I do not charge on Barnes and Mortlake exclusively the characteristics of filth—they are not inferior to other villages within ten miles; but the whole require improvement, and I recommend Witham, Kelvedon, and other places in that district of Essex, to their imitation.
Mortlake church-yard and its ancient church stand pleasantly on the north side of a large field, across which is a picturesque foot-path to East Sheen. I inquired eagerly for the tomb of Partridge, the almanack-maker and astrologer, and found it in the south-east corner, in a tottering condition. Relics so famous would, it might have been supposed, have extorted from the Parish Vestry a single hod of mortar, and an hour’s labour of a mason, to sustain it: yet thus it is, not only at Mortlake, but every where. Nothing is conceded to public feeling, and the most venerable monuments are suffered to fall to decay for want of the most trifling repairs. The following inscription is still legible on the slab of the tomb:—
Johannes Partridge, Astrologus et Medicinæ Doctor, natus est apud East-Sheen, in comitatu Surrey, 8º die Januarii, anno 1644, et mortuus est Londini 24º die Junii, anno 1715. Medicinam fecit duobus Regibus unique Reginæ; Carolo scilicet Secundo, Willielmo Tertio, Reginæque Mariæ. Creatus Medicinæ Doctor Lugduni Batavorum.

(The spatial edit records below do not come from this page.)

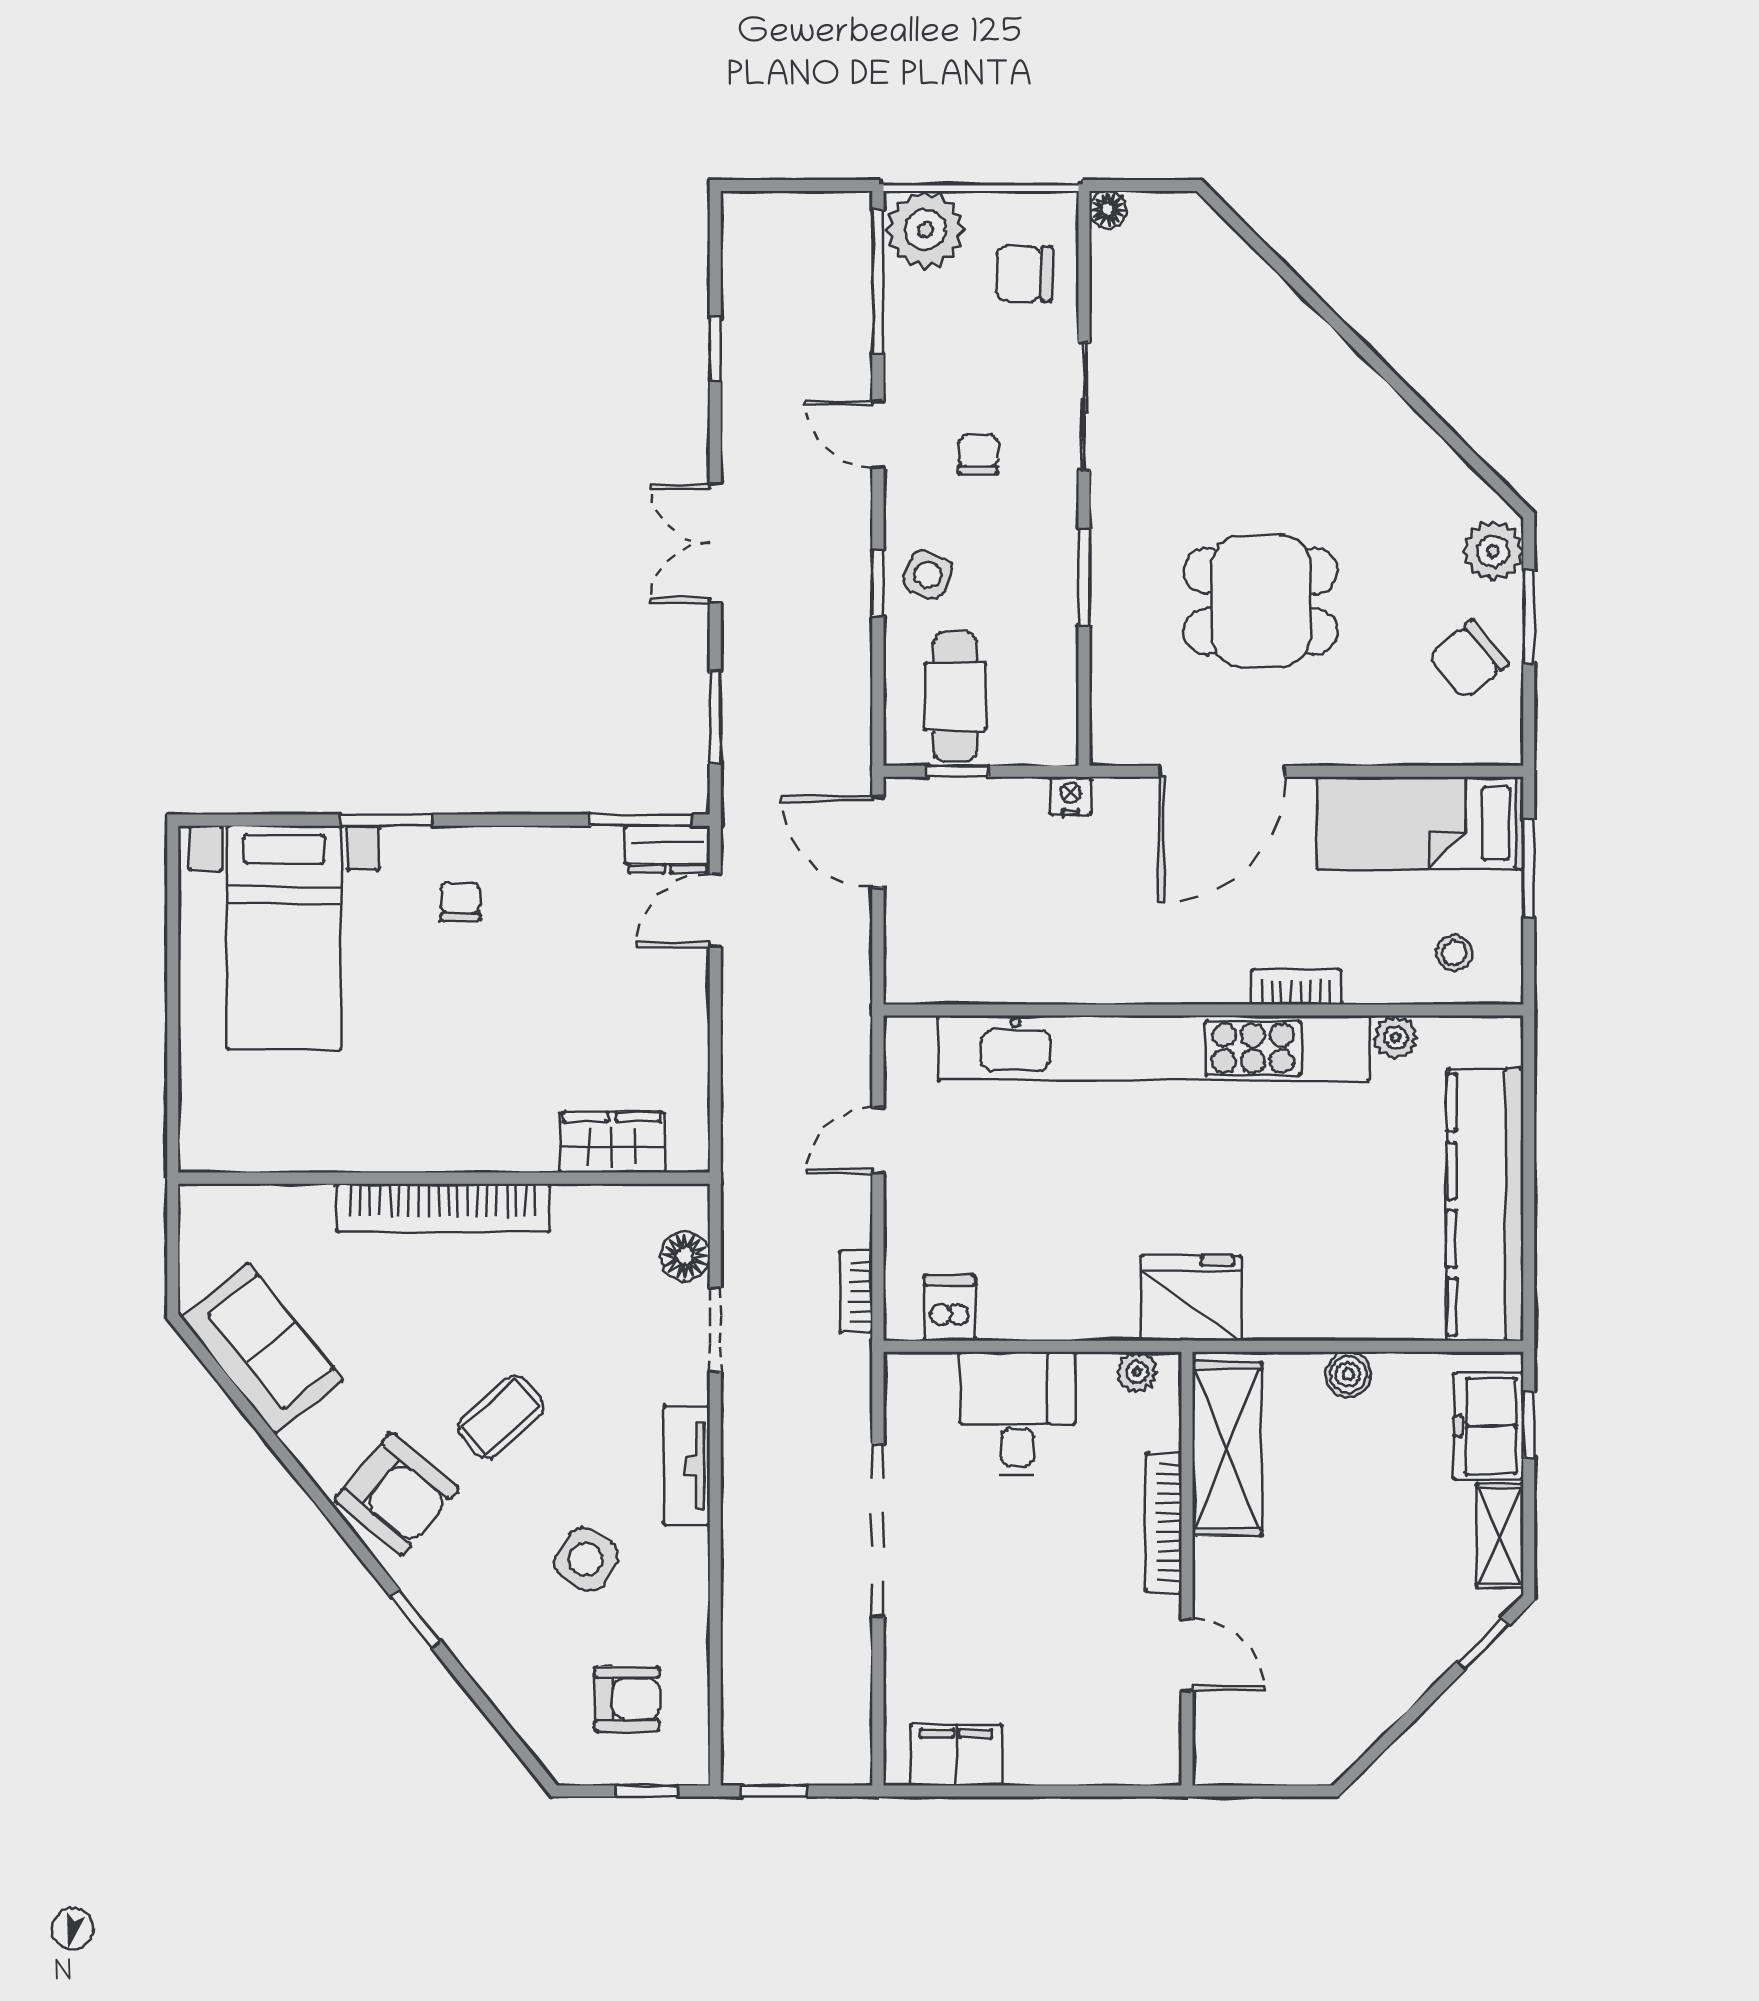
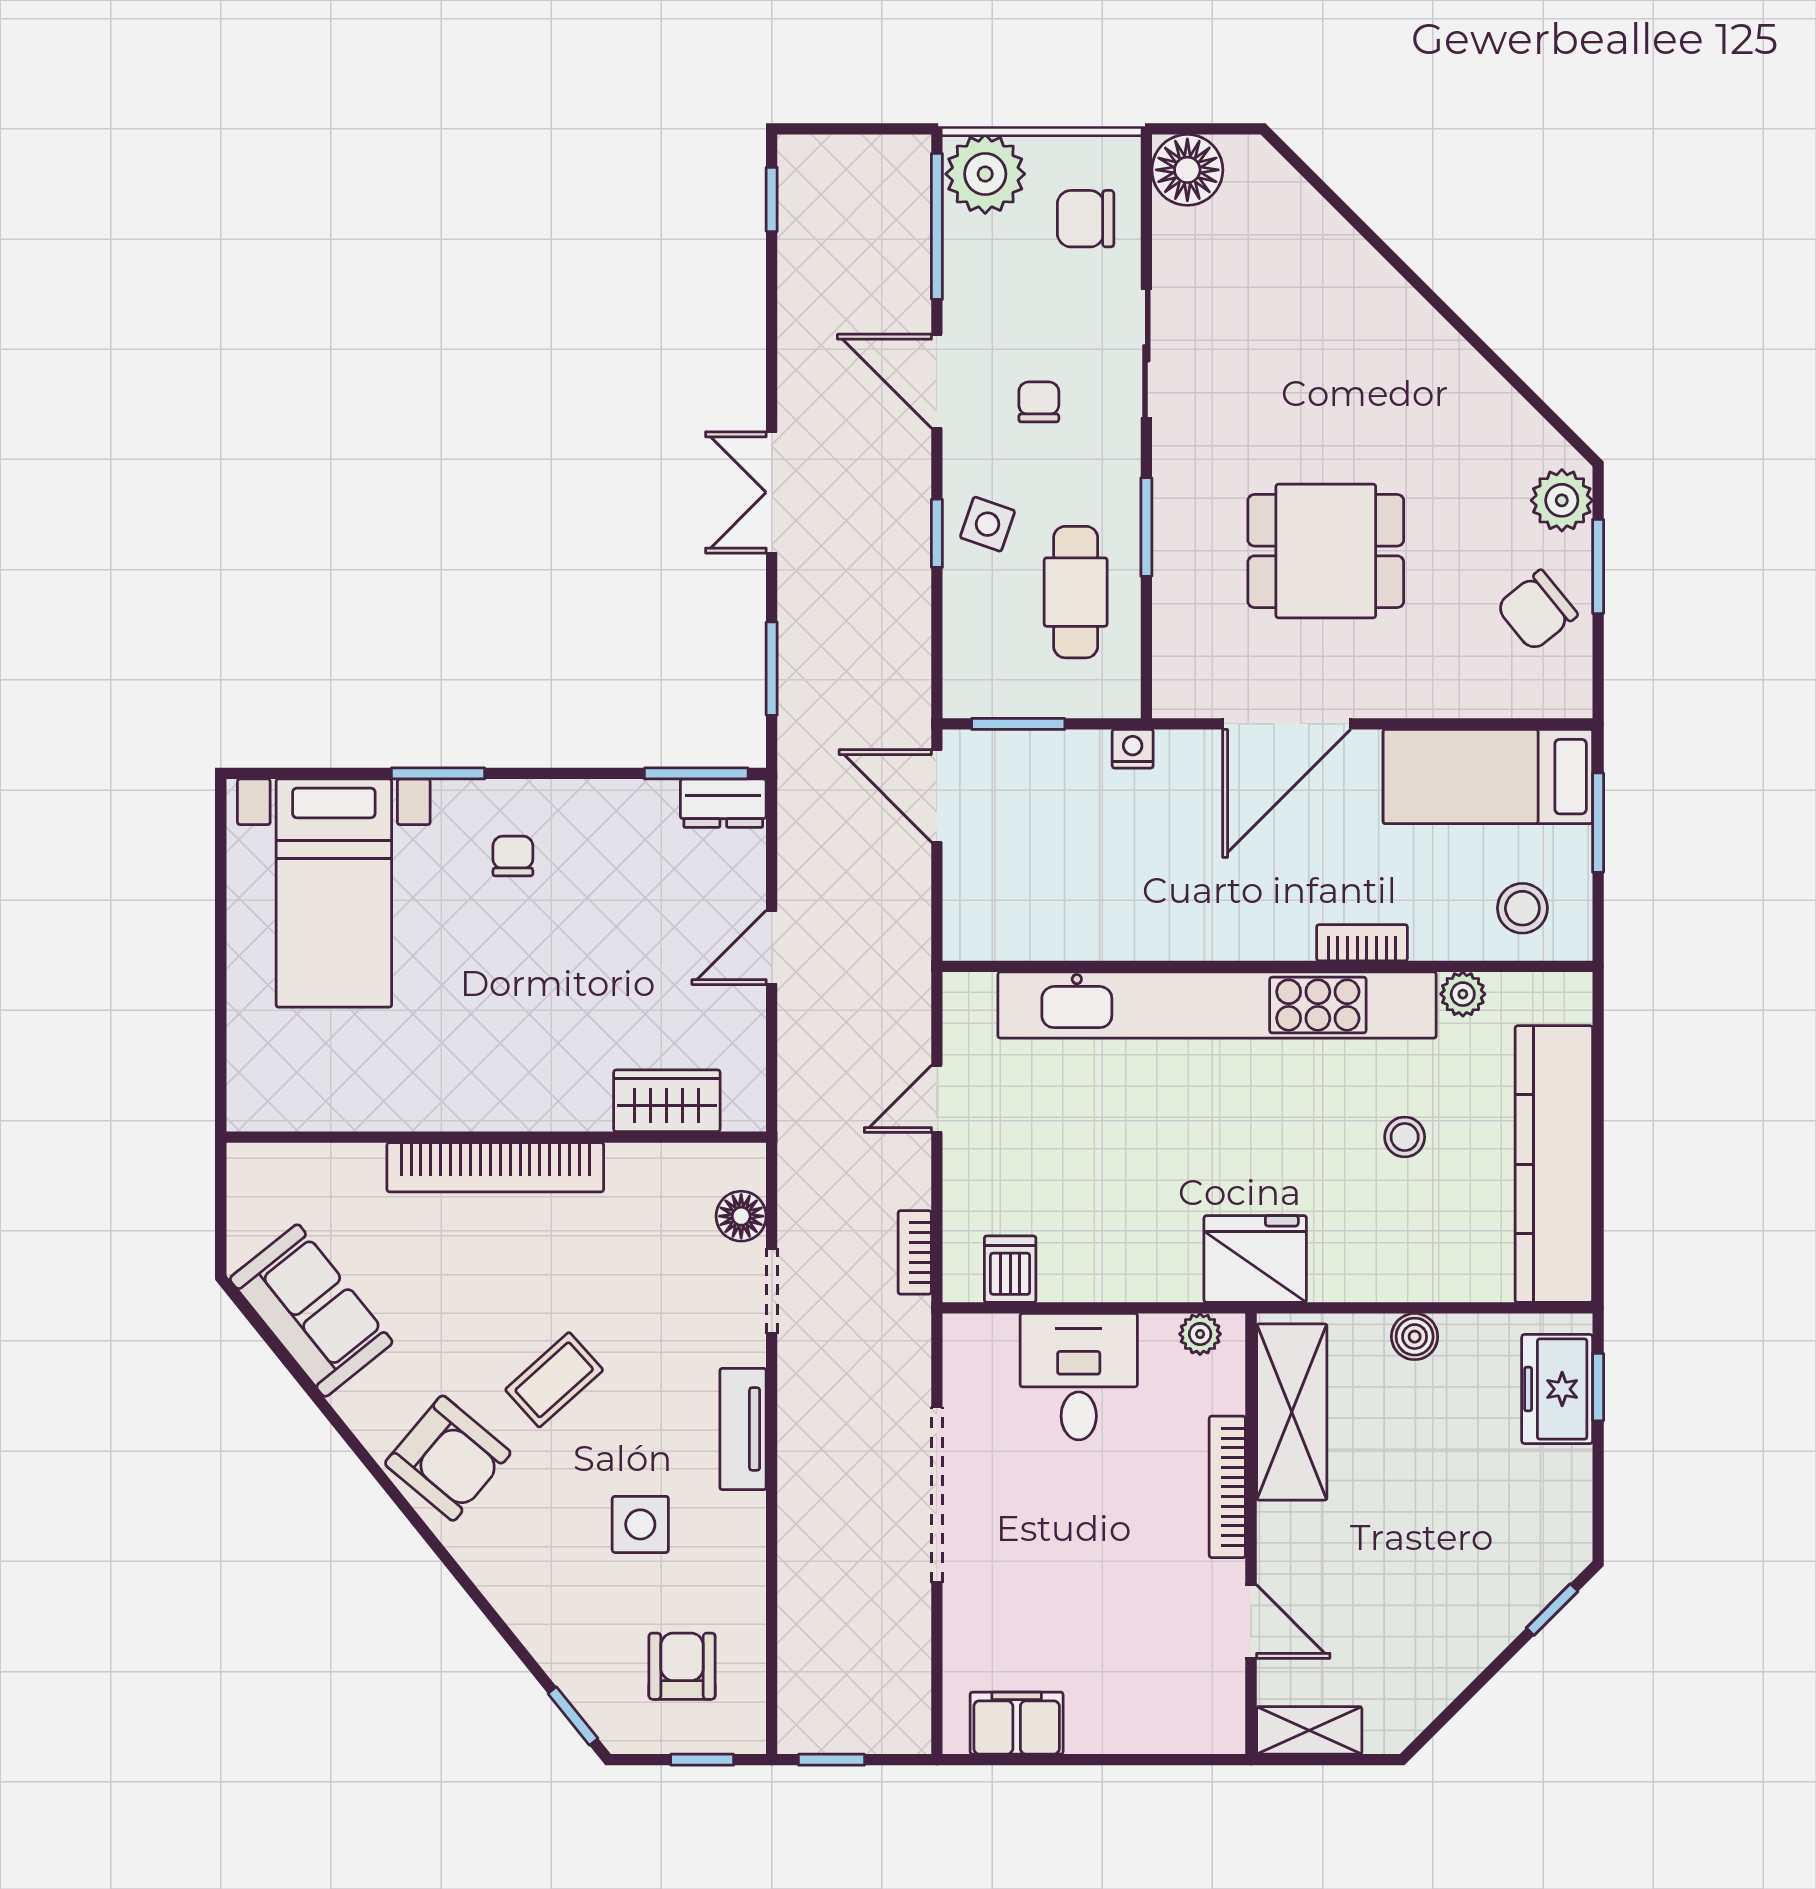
floor lamp: (1108, 209) -> (1187, 170), width x1.89, depth x1.89
window: (715, 349) -> (772, 199), moved
door: (878, 434) -> (937, 381), width x1.38
cafe table: (955, 697) -> (1076, 592), moved
window: (958, 771) -> (1018, 724), width x1.50
door: (715, 910) -> (772, 947), moved
stool: (1454, 953) -> (1522, 908), width x1.37, depth x1.37
stool: (1338, 1178) -> (1405, 1137), added
shelving: (1500, 1536) -> (1309, 1730), moved, turned 90
side table: (586, 1559) -> (640, 1524), turned -33
window: (416, 1619) -> (573, 1716), moved
armchair: (627, 1699) -> (682, 1666), turned -90

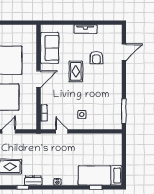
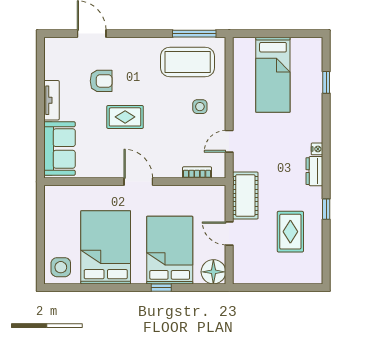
sofa: (50, 48) -> (60, 148), moved, turned 90
coffee table: (107, 107) -> (188, 62), added
cot: (31, 141) -> (245, 196), added
bed: (100, 175) -> (273, 75), moved
dresser: (33, 181) -> (314, 171), moved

How many are the associations which grow out of this name of Partridge! He was one of the last of the learned votaries of Astrology, the mother of the sciences, though herself the daughter of superstition. His works on genitures, and on the errors of his favourite science, are specimens of acute reasoning, not exceeded by the ablest disquisitions on more worthy subjects. Yet he was held up by Swift as an impostor, though Swift himself lived by a show of faith in other mysteries, for which his reverence is very doubtful. Not so Partridge; he evidently believed sincerely that the stars were indices of fate, and he wrote and acted in that belief, however much he may have been deceived by appearances. He found, as all students in astrology find, that every horoscope enabled him to foretel with precision a certain number of events; and, if his prognostics failed in some cases, he ascribed the failure to no defect of his celestial intelligencers, but to the errors or short-sightedness of his art. Good, and even wise men have, in all ages, been deceived by the same appearances. They found that the planets foretold some events; they thence inferred that the planets ruled those and all events; and, if the science often disappointed them, they found an apology for it in their own mistaken judgments, or in the errors introduced into it by different authors. Astrologers were therefore not impostors, as they are often described by the over-righteous, the hasty, or the ignorant. They found a science reared on the observations and experience of the remotest antiquity, and their prognostications were deduced from its established laws. Its practices were directed by the unerring motions of the earth, moon, and planets; and it possessed characteristics of grandeur and sublimity, arising from the magnitude and solemnity of its sources, and from the eternal laws which regulated them.